* About this exercise *
Repeat the records verbatim, starting at the line containing "Report. Voltage on" and ending with the line containing "Write: 10,V", both included.

* Entries supplied *
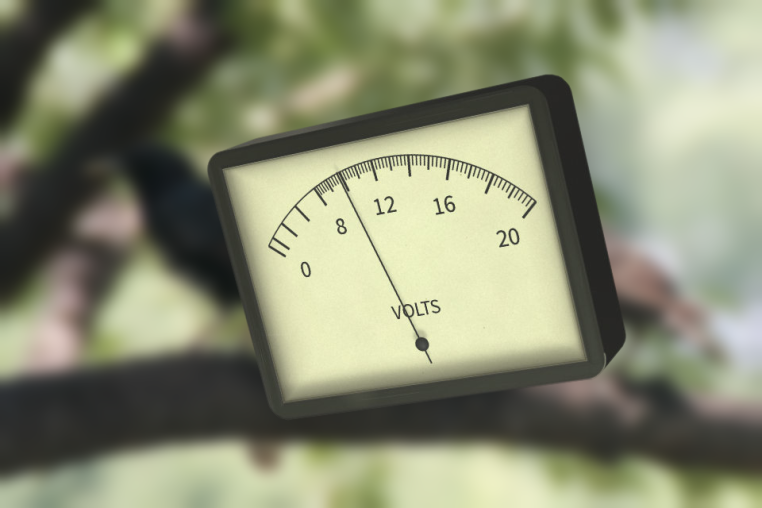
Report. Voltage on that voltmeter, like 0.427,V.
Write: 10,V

--

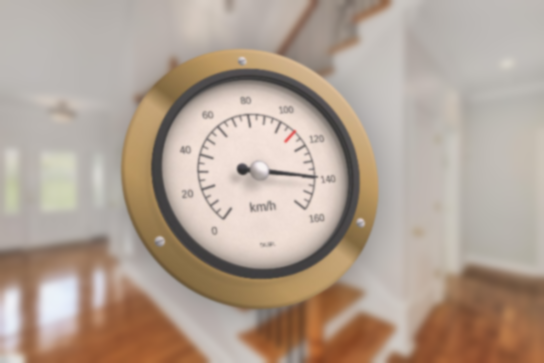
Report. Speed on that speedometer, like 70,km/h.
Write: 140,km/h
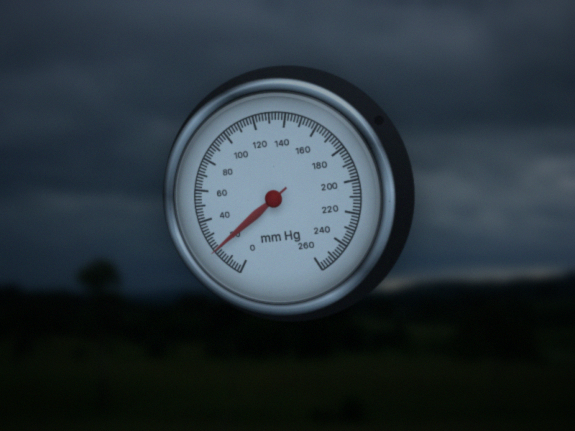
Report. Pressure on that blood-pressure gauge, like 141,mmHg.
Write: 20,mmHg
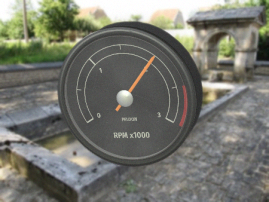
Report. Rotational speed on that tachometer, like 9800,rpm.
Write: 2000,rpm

* Your response *
Report. Voltage on that voltmeter, like 0.427,V.
Write: 10,V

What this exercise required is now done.